KAPIL MUNI PANDEY held out his palms. The skin on his hands was coarse, and his nails were brittle. His arms had signs of pigmentation. His eyes were dry, and his face was swollen. Kapil, who was in his early thirties, was weak and had difficulty walking. He told me he was suffering from arsenic poisoning. He thought that I was a doctor.

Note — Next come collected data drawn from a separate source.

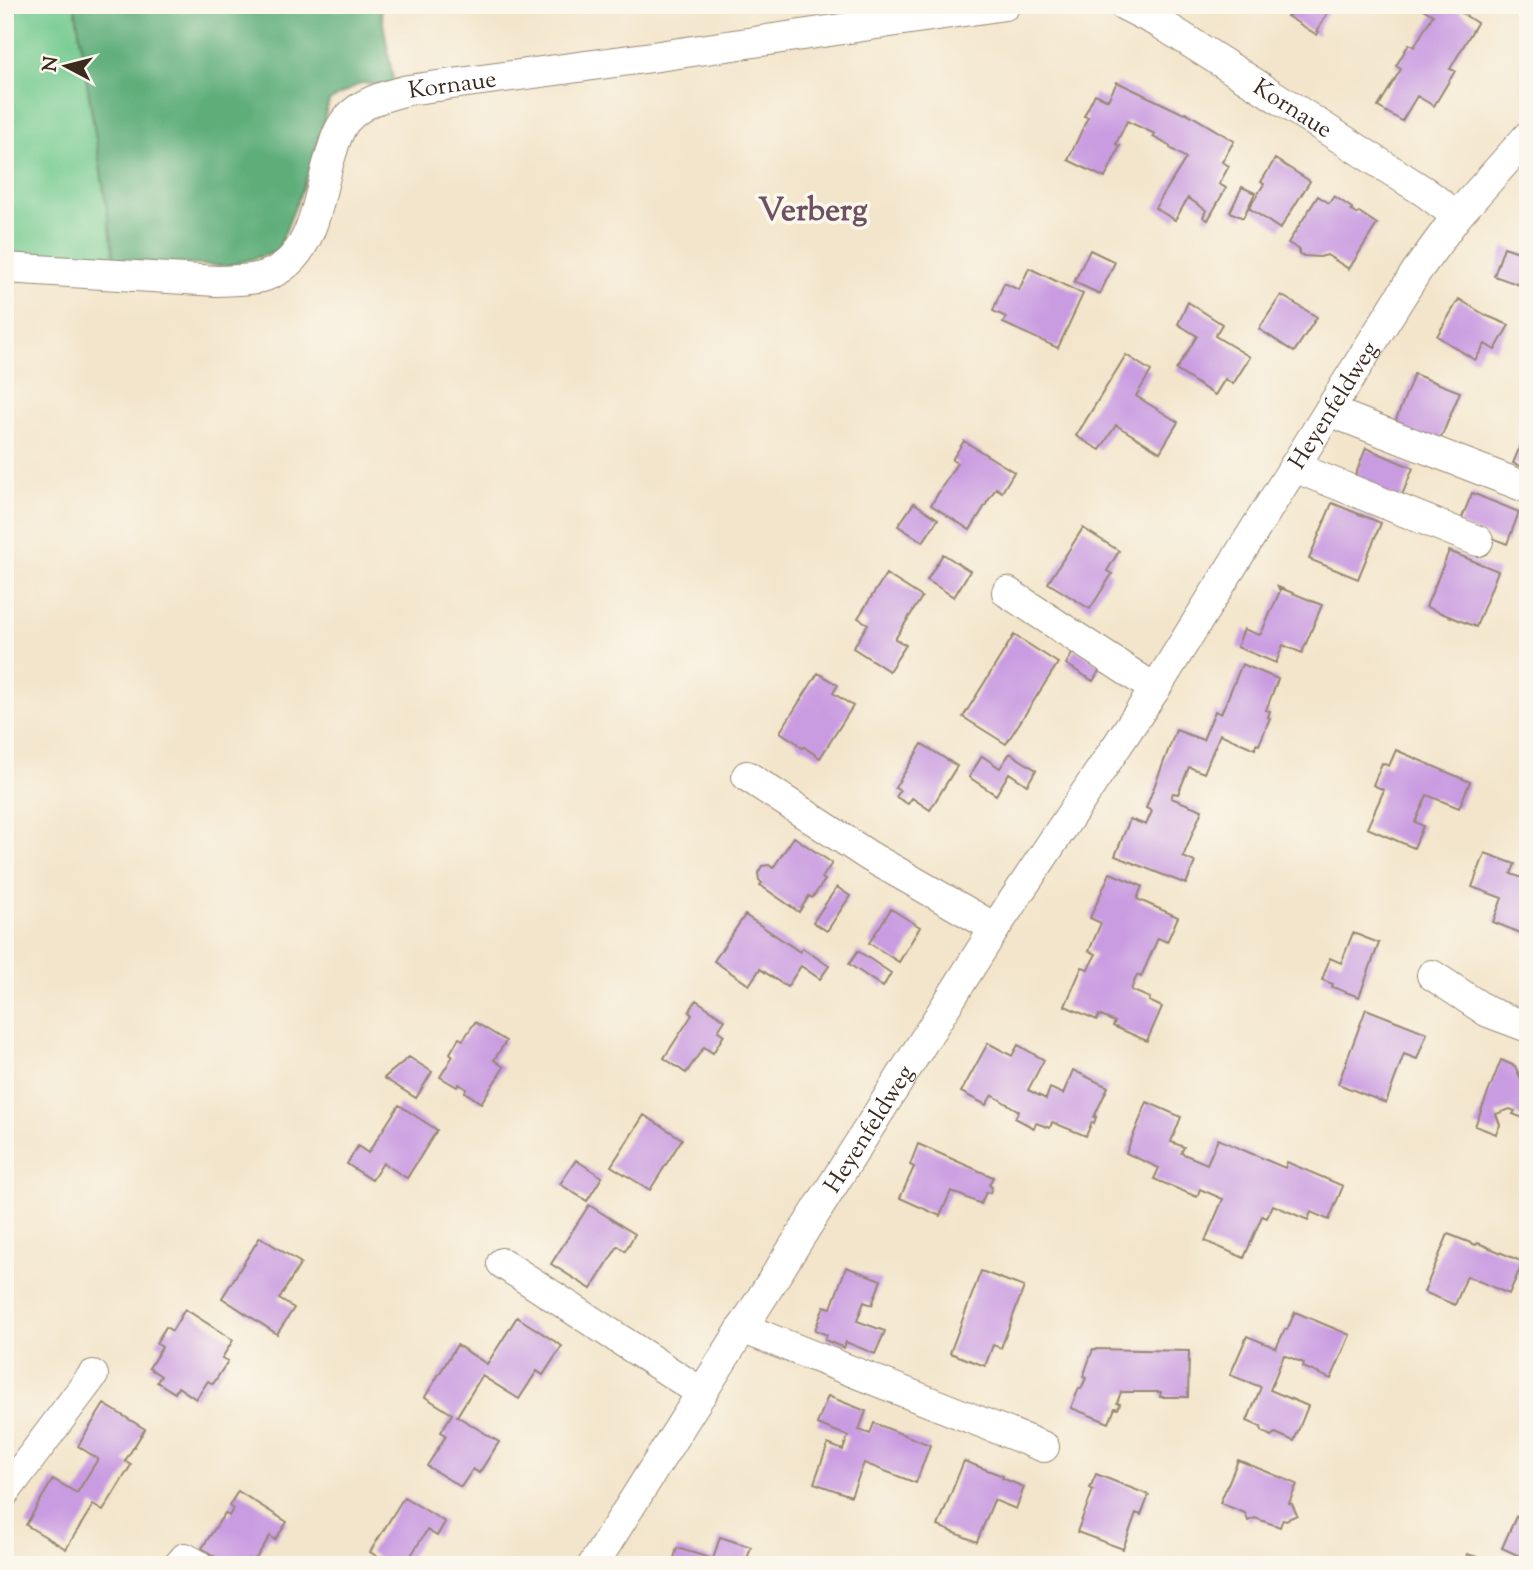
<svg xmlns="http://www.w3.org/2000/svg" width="1533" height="1570" font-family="'Sorts Mill Goudy',serif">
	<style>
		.green { fill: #73ca8f; stroke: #577a56; stroke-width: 2 }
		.forest { fill: #5eae7a; stroke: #4c6c4c; stroke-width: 2 }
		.building { fill: #c99be1 }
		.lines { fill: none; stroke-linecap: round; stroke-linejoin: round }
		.minor-casing { stroke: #978874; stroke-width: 32 }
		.minor { stroke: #fff; stroke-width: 30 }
		.labels { text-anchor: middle; stroke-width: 7; stroke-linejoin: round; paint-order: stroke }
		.street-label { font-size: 24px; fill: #3b2a1e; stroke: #fbf7ec }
		.district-label { font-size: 32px; font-weight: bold; fill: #6d5262; stroke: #fbf7ec }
	</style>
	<rect width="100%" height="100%" fill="#fbf7ec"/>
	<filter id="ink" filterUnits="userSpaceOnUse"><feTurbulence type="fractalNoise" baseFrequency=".0143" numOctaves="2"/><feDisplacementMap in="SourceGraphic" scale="14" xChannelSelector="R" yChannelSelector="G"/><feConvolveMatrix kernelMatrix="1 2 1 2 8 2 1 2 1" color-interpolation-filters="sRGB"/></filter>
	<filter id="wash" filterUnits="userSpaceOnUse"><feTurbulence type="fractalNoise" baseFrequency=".00686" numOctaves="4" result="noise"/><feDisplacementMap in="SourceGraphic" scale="28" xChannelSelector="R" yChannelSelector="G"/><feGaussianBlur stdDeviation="1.57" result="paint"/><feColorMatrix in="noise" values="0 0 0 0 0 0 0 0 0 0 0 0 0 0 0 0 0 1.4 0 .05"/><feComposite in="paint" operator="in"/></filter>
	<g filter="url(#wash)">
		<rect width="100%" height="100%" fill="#f3e5cb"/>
		<path class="green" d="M5,5h70l40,256 -110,-8z"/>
		<path class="forest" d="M75,5h305l14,81 -33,-3 -32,18 -18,66 -34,85 -50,14 -112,-5z"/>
		<g id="blocks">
			<path class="building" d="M1296,5h36l-15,26 2,1 -2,3 -30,-19 1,-2 2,1z
				M1416,5h37l-1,2 25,16 -27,46 5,2 -21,35 -17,-10 -15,25 -24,-14 23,-38 -5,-3 13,-22 5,3 19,-32z
				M1117,82l67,32 1,-2 49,29 -12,21 7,4 -10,18 7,4 -18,32 -5,-3 3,-7 -18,-12 -13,22 -20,-12 31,-50 -16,-10v-2l-17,-9 2,-3 -28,-13 -11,23 4,2 -15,32 -37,-18 20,-43 -4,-1 11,-22 13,6z
				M1275,159l35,22 -30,48 -31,-21 15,-24 -3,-2z
				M1242,187l13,6 -12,25 -13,-6z
				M1318,196l11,7 5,-7 18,12 -1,2 6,4 2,-2 18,12 -28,45 -22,-14 -7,2 -16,-1 -6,-3 2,-3 -12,-7z
				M1504,247l24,8v33l-34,-12z
				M1090,250l25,12 -15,32 -26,-12z
				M1029,268l54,26 -25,54 -55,-25 3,-6 -13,-6 11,-28 15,7z
				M1281,295l36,22 -23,35 -35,-23z
				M1459,299l26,16 24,10 -14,25 -10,-6 -10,16 -38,-24z
				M1188,302l34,22 -7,12 35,21 -17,27 -8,-5 -10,16 -39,-25 21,-34 -19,-12z
				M1126,355l25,16 -15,25 42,26 -18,30 -44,-27 -16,25 -24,-14z
				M1414,374l46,18 -21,51 -45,-18z
				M1528,428v41l-15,-6z
				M964,441l50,31 -12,20 -6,-4 -26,42 -39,-25 26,-42 -5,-3z
				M1366,448l47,20 -13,32 -47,-19z
				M1472,493l47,19 -12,32 -48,-19z
				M914,503l24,16 -15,23 -25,-16z
				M1332,503l49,20 -23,56 -49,-20z
				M1083,528l36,23 -12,20 5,3 -22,35 -42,-26z
				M1449,551l49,20 -22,56 -50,-20z
				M943,554l27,17 -16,26 -27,-17z
				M886,574l36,23 -27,42 11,6 -17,26 -36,-23 15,-24 -10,-6z
				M1278,587l44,18 -20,48 -19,-8 -7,18 -39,-16 7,-18 15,6 2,-1 19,-43z
				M1014,635l44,28 -52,81 -43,-27z
				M1075,649l27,17 -9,15 -27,-17z
				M1242,664l36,15 -12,31 4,1 -2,6 2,1 -11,27 -3,-1 -1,5 -35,-15 -16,39 -15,-6 -11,27 -5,-1 -2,5 31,12 -19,47 12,5 -9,22 -71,-28 15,-37 16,6 6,-14 -6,-3 30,-78 27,10 12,-29 6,3z
				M818,673l20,12 -5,8 20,13 -33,52 -16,-11 -2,1 -5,-4v-1l-17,-11z
				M922,744l35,22 -27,44 -18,-12 -4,6 -12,-7 4,-6 -5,-3z
				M1396,750l74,32 -11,26 -32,-13 -12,27 8,4 -9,22 -47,-20 17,-38 -11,-5 9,-22 7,3z
				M1010,753l26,17 -9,15 -18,-12 -13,22 -27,-18 13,-21 18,12z
				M794,837l38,26 -10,15 3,2 -13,18 -3,-2 -10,16 -39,-27 2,-2 -3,-3 -1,-7 4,-7 7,-1 4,3z
				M1485,853l30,11 -4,10 17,6v56l-35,-14 9,-24 -30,-11z
				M1110,873l32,13 -5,13 41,18 -11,25 -9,-4 -17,39 -4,-2 -6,15 19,8 -1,3 13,6 -15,34 -34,-15 2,-4 -16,-7 -2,5 -32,-14 17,-39 6,2 8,-15 -7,-3 12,-28 -11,-5z
				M837,887l13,9 -23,35 -14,-9z
				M891,909l29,18 -21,35 -30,-19z
				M745,915l55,37 2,-4 27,18 -9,13 -19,-13 -14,21 -27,-18 -11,16 -35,-24z
				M1353,933l26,10 -20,54 -27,-10 1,-3 -11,-4 8,-22 11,5z
				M858,951l33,22 -8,14 -34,-23z
				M696,1000l29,20 -7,11 6,4 -11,18 -9,-6 -18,26 -22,-15 28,-43 -3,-3z
				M1366,1009l61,24 -10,26 -13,-5 -18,49 -48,-19z
				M475,1022l31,19 -12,19 10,7 -23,36 -16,-11 1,-3 -7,-5 -2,3 -17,-10 13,-21 -3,-3 9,-15 4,2z
				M988,1043l24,13 6,-11 26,15 -16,30 18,9 4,-11 13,6 10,-24 35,17 -14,30h2l-2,6 -2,-1 -6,14 -34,-14 -2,6 -14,-5 -2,5 -19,-10 4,-7 -27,-16 -6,10 -25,-13z
				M409,1057l23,15 -16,26 -32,-20z
				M1501,1060l14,6 6,13 7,2v39l-15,-6 2,-3 -5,-2 -14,5 4,11 -4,9 -21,-8z
				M1147,1102l34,15 -10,25 13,5 -3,6 26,11 11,-25 67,29 2,-6 56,24 -14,34 -18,-8 -3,8 -35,-15 -6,13 -5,-2 -18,42 -39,-17 18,-42 -23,-10 -3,8 -43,-18 5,-11 -33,-15z
				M399,1105l38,25 -30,48 -24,-15 -11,17 -25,-16 11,-18 10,7z
				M644,1115l38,24 -32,51 -39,-24z
				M918,1144l75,33 -4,8 3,2 -2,6 -4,-1 -5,12 -30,-13 -11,25 -40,-18 14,-31 -4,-2z
				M576,1160l26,17 -15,24 -27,-17z
				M589,1205l46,29 -10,17 -7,-5 -27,43 -40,-25z
				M1448,1234l28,11 2,-2 45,19 -14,32 -42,-18 -12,29 -31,-13z
				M260,1237l41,26 -22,36 15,9 -17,26 -55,-36z
				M846,1267l35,13 -9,25 -8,-3 -7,19 28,10 -10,23 -29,-12 -2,6 -19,-8 2,-5 -12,-5 9,-24 7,2z
				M981,1271l43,16 -23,61 -8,-3 -8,21 -35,-13z
				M185,1309l48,31 -11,18 6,3 -15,23 -5,-3 -12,18 -18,-12 -3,6 -18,-11 4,-6 -12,-8 13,-21 -6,-4 10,-16 6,4z
				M1295,1312l55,23 -19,44 -28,-12 1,-4 -20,-8 -14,35 38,16 -14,35 -19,-8 -4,3 -9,-5 -1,-4 -14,-6 14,-34 -31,-12 17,-39 29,12 9,-19 2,1z
				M517,1317l45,29 -19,29 -6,-4 -18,28 -37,-23 -25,40 42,26 -20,31 -6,-4 -12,18 -34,-21 19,-30 -5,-4 11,-18 -27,-17 32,-52 30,19z
				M1093,1349l96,2 -1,46h-28l1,-5h-40l-4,11 3,1 -2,5 -3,-1 -6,15 -38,-15 8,-20 2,1 5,-11 -3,-1z
				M828,1396l38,15 -7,19 11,4 4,-11 56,22 -14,38 -52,-20 -13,33 -37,-13 14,-39 15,6 5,-14 -31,-12z
				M104,1404l41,25 -20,32 6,4 -28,46 -10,-6 -27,44 -40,-24 27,-46 24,14 21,-34 -20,-13z
				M1238,1460l59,24 -8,19 3,1 5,11 -11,5 -3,-1 -3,8 -25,-9 -7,3 -3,-8 -25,-10z
				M964,1461l39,15 -1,2 22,9 -8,22 -22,-9 -17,42 -39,-16z
				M1096,1474l53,21 -8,20 -5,-2 -13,36 -46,-17 16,-42 -3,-2z
				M238,1491l49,31 -12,18 -5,-4 -17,27 -5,-4 -4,6h-29l3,-6 -16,-11 23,-35 4,3 4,-7 -4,-3z
				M404,1497l41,25 -8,14 -10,-6 -22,35h-15l-20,-13z
				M1516,1516l12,5v39l-26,-12z
				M720,1537l31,10 -6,18h-19l-12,-5 -1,5h-41l5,-17 36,11z
				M1467,1554l33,10v1h-36z"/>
		</g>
	</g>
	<g filter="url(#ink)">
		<use href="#blocks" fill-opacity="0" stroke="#978874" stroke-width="2"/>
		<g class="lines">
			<g class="minor-casing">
				<g id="minor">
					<path id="s1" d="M1124,5l39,20 262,167 32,24"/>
					<path id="s2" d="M5,268l212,13c16,-1 33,0 48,-5 47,-16 52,-71 63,-112 5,-15 8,-32 18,-44 17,-19 39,-24 62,-30l244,-33 353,-52"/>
					<path d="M1329,411l199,77"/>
					<path d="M1294,467l184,74"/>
					<path d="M1007,592l148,97"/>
					<path d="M747,776l122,80 126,72"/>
					<path d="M1432,975l56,37 40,15"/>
					<path d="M502,1263l200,130"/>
					<path d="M742,1328l302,119"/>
					<path d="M5,1492l88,-117"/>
					<path d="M179,1565l6,-7 13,7"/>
					<path id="s3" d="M593,1565l402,-637 160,-239 261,-417 41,-56 71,-80"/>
				</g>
			</g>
			<use href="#minor" class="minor"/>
		</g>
	</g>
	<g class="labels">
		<g class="street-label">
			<text dy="8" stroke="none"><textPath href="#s2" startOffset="558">Kornaue</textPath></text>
			<text dy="8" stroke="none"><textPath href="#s1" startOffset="198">Kornaue</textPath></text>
			<text dy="8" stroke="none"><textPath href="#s3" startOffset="1376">Heyenfeldweg</textPath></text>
			<text dy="8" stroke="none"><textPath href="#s3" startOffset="516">Heyenfeldweg</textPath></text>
		</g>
		<g class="district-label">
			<text x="813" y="220">Verberg</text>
		</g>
	</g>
	<rect width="1533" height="1570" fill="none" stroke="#fbf7ec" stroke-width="28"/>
	<g transform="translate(66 66) rotate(277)" stroke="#fbf7ec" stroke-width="5" paint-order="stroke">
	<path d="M0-5L12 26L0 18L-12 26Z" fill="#3b2a1e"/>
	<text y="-10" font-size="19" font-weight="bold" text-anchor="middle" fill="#3b2a1e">N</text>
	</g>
</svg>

I met Kapil in Tiwaritola, a village of fewer than five hundred people, in the Ballia district of eastern Uttar Pradesh, one morning in March 2019. Around thirty people had gathered to attend a meeting, called by a local activist, on arsenic contamination in the region’s groundwater. Some had medical prescriptions as proof of their ailments. Others, who could not afford a doctor visit, only had symptoms to show. Lesions, rain-drop pigmentation and signs of keratosis—crusty, hard growths on the skin—were visible on their bodies. While they spoke about their own conditions, they were all concerned about Kapil and worried that he would not live long.
The meeting was held in a lawn outside the house of Tarkeshwar Tiwari, a local convenor of the ruling Bharatiya Janata Party. Tiwari seemed healthy. He told me he wanted to solve the problem of arsenic exposure common in the region. About twenty of the people gathered posed for a group photo. Some held up their hands to show their skin conditions.